Trzecia ofiara tragicznego wypadku w miejscowości Sitne pod Warszawą. Jak podał w niedzielę Piotr Świstak z Komendy Stołecznej Policji, 8-letnia dziewczynka zmarła w szpitalu. W sobotę informowaliśmy o śmierci jej 43-letniej matki i 6-letniej siostry. Ojciec dziewczynek jest w ciężkim stanie. Kierujący samochodem, który uderzył w rodzinę na rowerach, usłyszał zarzuty.
Do zdarzenia doszło w sobotę na ulicy Wspólnej w miejscowości Sitne, w powiecie wołomińskim, niedaleko Wyszkowa.
- Według wstępnych ustaleń, kierujący oplem stracił panowanie nad pojazdem i uderzył w poruszających się prawidłowo drugą stroną jezdni rowerzystów - informował nas niedługo po zdarzeniu Piotr Świstak z KSP. Rowerami jechała czteroosobowa rodzina: rodzice i ich dwie córki.
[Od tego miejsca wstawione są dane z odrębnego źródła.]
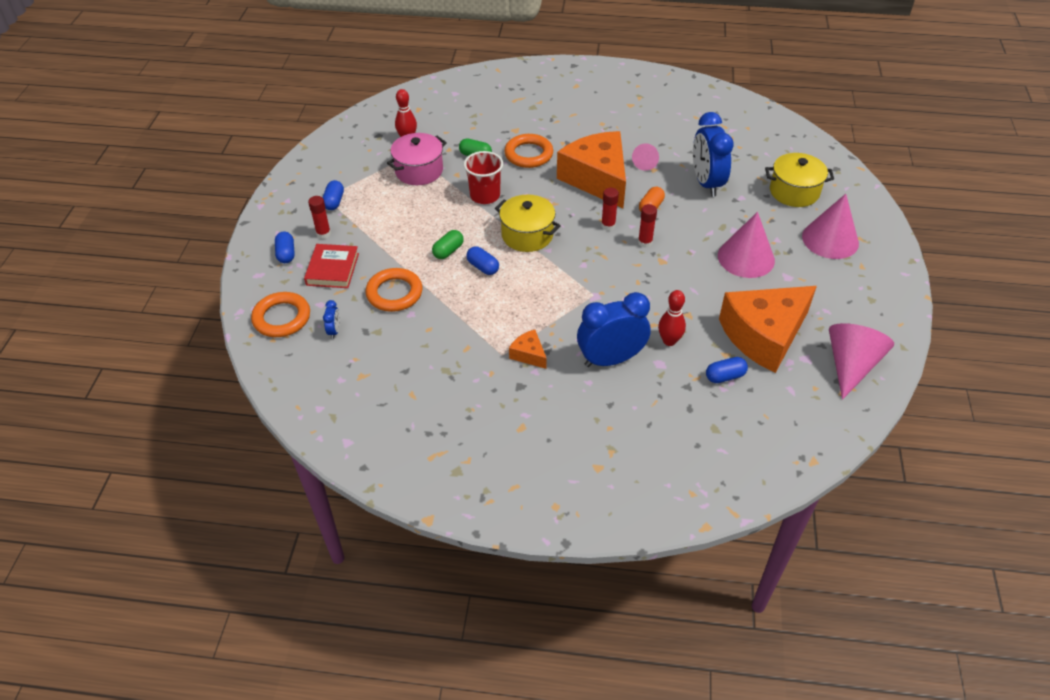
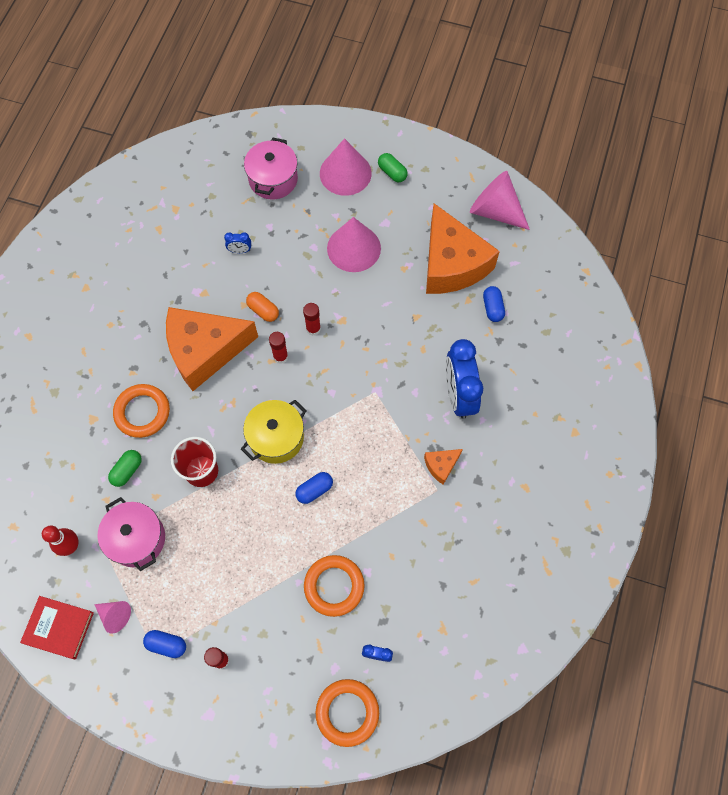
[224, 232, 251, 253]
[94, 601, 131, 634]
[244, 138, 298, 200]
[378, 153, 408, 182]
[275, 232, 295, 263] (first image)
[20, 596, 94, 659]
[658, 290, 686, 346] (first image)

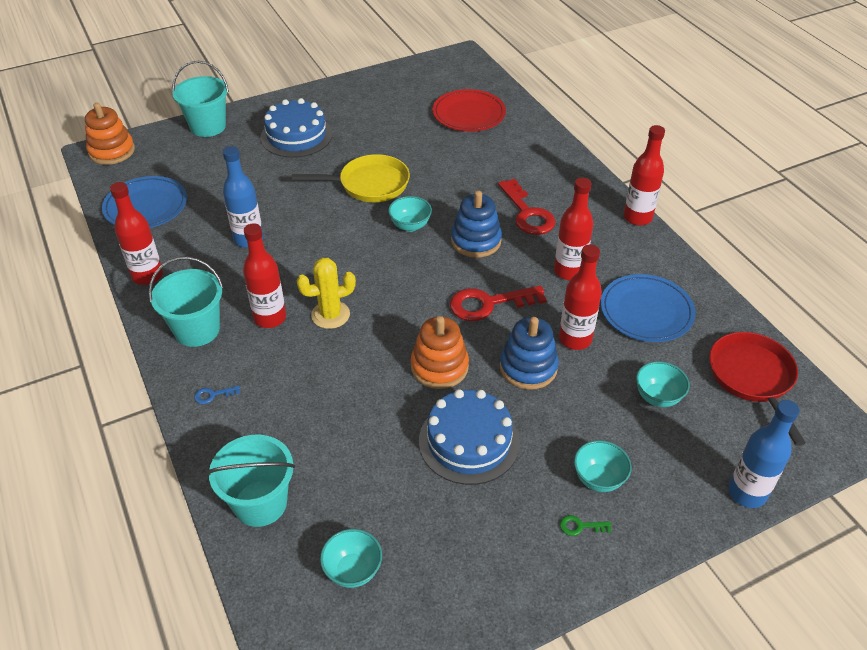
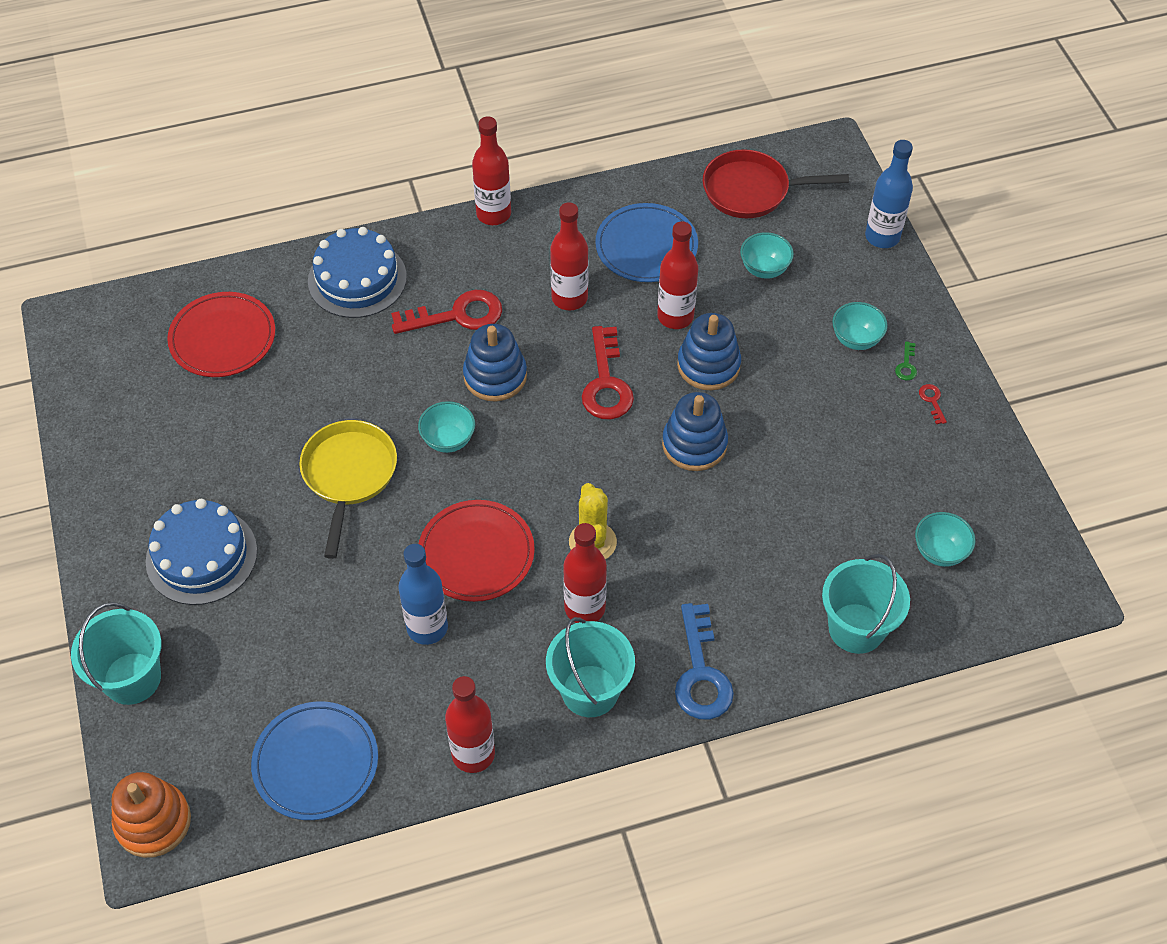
[662, 392, 728, 471]
[675, 603, 734, 720]
[308, 227, 407, 318]
[919, 384, 947, 424]
[419, 500, 535, 602]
Samochód "zgarnął" rowerzystów bokiem, dlatego skutki wypadku są tak tragiczne. 43-letnia kobieta zginęła na miejscu, jej 6-letnia córka zmarła, mimo reanimacji. Lotnicze Pogotowie Ratunkowe zabrało do szpitala drugą z dziewczynek, 8-letnią. Do szpitala w ciężkim stanie został również przewieziony ojciec.
- Niestety, 8-letnia dziewczynka zmarła - powiedział nam w niedzielę Świstak.
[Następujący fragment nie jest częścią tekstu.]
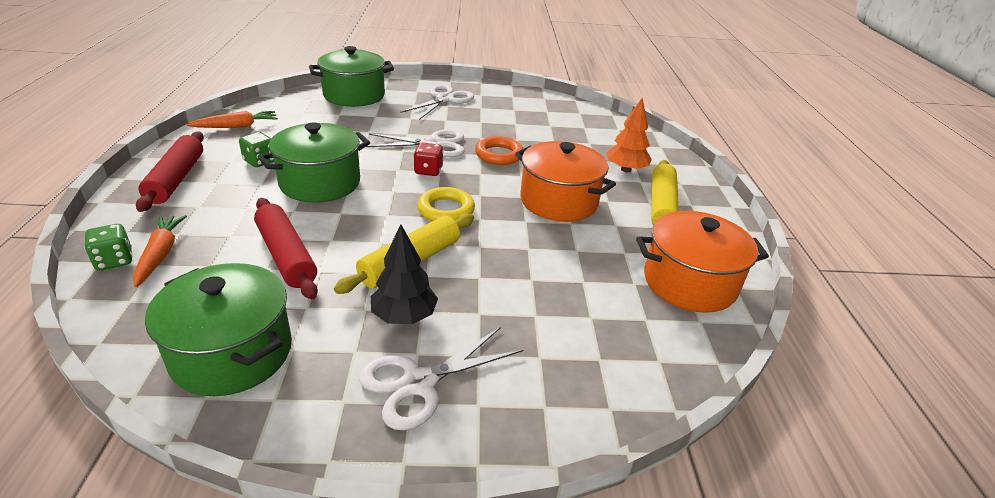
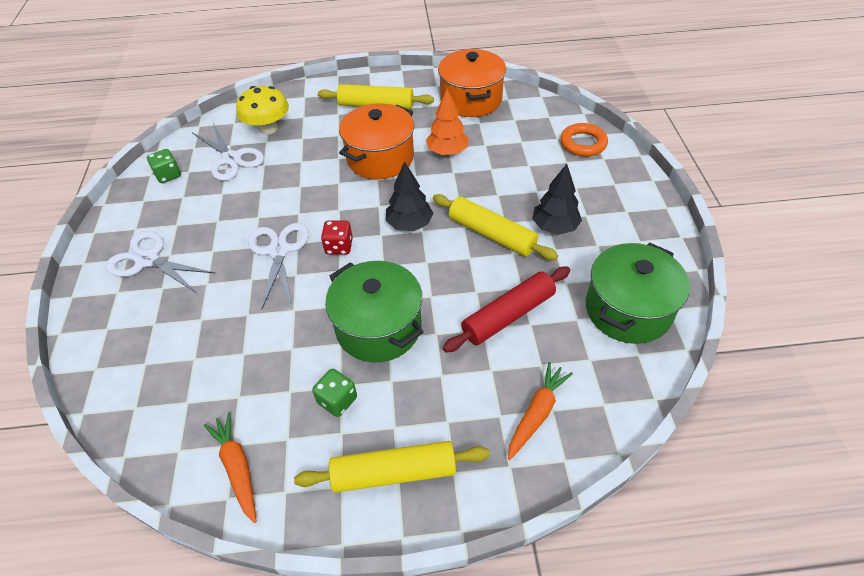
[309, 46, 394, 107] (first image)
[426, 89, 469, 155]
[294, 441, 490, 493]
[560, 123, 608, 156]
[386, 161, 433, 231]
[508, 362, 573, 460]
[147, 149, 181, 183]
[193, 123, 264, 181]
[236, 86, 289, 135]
Kierowca zatrzymany, usłyszał zarzuty
22-letni kierowca opla został przebadany alkomatem. Był trzeźwy. Jak zwykle w tak poważnych wypadkach, do badań zostanie zabezpieczona też jego krew i mocz. - Decyzją prokuratora ten mężczyzna został zatrzymany. W najbliższym czasie będą z nim wykonywane czynności. Będzie przesłuchany w celu ustalenia okoliczności wypadku - podał jeszcze w sobotę Świstak.
Okoliczności wypadku wyjaśnia policja i prokuratura w Wołominie.
Rzecznik Prokuratury Okręgowej Warszawa-Praga Marcin Saduś przekazał, że w niedzielę rano 22-letni Kamil P. usłyszał zarzut umyślnego naruszenia przepisów prawa o ruchu drogowym. Grozi mu do ośmiu lat pozbawienia wolności.
- Chodzi tutaj o niedostosowanie prędkości do warunków drogowych. Na skutek niezachowania odpowiedniej prędkości pojazd stracił przyczepność, a kierowca stracił kontrolę nad pojazdem. Wskutek tego samochód znalazł się na przeciwległym pasie ruchu, na którym poruszały się cztery osoby - wyjaśnił Saduś.
Jak powiedział prokurator, Kamil B. przyznał się do winy i złożył obszerne wyjaśnienia. Niemniej jednak wyjaśnienia te "w znacznej części nie korespondują z zebranym materiałem dowodowym". - W związku z tym prokurator podjął decyzję o skierowaniu do Sądu Rejonowego w Wołominie wniosku o areszt - powiedział Saduś.
Z informacji prokuratury wynika, że kierowca i poszkodowani są mieszkańcami gminy Tłuszcz (woj. mazowieckie).